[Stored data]
━━━━━━━━

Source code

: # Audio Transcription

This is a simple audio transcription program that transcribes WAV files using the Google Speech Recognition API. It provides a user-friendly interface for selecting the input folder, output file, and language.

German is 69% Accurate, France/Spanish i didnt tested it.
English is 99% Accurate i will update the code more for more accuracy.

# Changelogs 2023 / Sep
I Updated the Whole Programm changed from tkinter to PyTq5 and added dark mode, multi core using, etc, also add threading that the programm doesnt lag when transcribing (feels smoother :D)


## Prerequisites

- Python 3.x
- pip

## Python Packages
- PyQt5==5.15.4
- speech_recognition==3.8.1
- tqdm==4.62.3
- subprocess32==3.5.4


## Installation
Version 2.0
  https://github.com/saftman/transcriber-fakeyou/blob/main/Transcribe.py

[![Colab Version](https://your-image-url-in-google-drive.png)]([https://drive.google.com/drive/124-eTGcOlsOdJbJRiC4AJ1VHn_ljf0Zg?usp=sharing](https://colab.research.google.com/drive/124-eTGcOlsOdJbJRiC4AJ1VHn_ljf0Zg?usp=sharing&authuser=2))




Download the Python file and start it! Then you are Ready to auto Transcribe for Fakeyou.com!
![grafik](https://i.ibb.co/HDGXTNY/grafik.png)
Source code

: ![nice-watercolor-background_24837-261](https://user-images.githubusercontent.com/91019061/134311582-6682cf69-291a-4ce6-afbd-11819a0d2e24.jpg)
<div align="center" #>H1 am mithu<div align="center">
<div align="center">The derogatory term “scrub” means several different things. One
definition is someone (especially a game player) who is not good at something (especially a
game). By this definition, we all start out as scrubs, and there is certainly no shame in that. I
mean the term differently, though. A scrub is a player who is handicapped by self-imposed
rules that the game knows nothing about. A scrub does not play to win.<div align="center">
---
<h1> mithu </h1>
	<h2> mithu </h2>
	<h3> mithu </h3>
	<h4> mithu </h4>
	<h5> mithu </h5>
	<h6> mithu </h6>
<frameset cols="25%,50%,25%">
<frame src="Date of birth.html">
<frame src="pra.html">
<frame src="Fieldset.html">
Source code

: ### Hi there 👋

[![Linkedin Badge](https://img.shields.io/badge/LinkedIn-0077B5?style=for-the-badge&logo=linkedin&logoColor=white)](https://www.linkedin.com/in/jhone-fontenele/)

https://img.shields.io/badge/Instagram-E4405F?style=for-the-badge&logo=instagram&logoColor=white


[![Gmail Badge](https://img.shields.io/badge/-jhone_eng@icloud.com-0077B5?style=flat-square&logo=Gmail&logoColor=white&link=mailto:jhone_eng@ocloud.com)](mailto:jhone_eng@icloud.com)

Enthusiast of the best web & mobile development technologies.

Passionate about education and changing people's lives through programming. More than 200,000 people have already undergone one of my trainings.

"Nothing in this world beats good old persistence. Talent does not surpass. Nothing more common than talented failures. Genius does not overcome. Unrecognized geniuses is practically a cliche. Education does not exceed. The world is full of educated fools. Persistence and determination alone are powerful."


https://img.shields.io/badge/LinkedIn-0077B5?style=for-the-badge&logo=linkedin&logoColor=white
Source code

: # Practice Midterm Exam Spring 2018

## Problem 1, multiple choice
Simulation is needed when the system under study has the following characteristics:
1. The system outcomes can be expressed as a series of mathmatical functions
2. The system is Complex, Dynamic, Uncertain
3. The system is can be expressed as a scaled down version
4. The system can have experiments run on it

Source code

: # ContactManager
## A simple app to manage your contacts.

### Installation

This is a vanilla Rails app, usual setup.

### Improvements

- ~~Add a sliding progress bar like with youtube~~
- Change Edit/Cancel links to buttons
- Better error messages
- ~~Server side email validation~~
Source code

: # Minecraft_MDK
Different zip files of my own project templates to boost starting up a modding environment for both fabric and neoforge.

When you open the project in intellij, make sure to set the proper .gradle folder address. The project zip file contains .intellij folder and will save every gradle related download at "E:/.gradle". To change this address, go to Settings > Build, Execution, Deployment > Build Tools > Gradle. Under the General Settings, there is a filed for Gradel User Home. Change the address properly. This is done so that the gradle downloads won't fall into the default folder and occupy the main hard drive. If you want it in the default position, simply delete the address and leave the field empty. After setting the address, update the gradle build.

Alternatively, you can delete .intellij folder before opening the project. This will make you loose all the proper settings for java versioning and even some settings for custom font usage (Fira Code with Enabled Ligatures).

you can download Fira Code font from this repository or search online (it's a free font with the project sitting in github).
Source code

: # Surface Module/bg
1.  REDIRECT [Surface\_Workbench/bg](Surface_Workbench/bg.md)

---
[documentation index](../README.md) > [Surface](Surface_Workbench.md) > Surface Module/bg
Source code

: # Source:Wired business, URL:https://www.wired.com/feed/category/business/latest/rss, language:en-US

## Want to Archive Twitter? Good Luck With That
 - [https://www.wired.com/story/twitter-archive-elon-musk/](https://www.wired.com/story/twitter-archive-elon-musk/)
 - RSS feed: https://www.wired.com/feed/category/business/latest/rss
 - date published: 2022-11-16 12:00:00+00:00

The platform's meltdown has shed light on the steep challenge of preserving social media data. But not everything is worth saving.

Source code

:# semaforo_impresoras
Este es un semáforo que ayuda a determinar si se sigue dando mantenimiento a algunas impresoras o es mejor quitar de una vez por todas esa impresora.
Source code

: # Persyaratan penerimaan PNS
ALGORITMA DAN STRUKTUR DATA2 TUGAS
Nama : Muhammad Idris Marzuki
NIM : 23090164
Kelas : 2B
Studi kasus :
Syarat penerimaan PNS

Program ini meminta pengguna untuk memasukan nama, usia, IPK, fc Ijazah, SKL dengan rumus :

━━━━━━━━

EXERCISE INSTRUCTIONS » Of all the entries above, repeat only the lines from the line that has "## Problem 1, multiple choice" to the line that has "Different zip files", both lines included, exactly.

RESPONSE TO THIS EXERCISE »
## Problem 1, multiple choice
Simulation is needed when the system under study has the following characteristics:
1. The system outcomes can be expressed as a series of mathmatical functions
2. The system is Complex, Dynamic, Uncertain
3. The system is can be expressed as a scaled down version
4. The system can have experiments run on it

Source code

: # ContactManager
## A simple app to manage your contacts.

### Installation

This is a vanilla Rails app, usual setup.

### Improvements

- ~~Add a sliding progress bar like with youtube~~
- Change Edit/Cancel links to buttons
- Better error messages
- ~~Server side email validation~~
Source code

: # Minecraft_MDK
Different zip files of my own project templates to boost starting up a modding environment for both fabric and neoforge.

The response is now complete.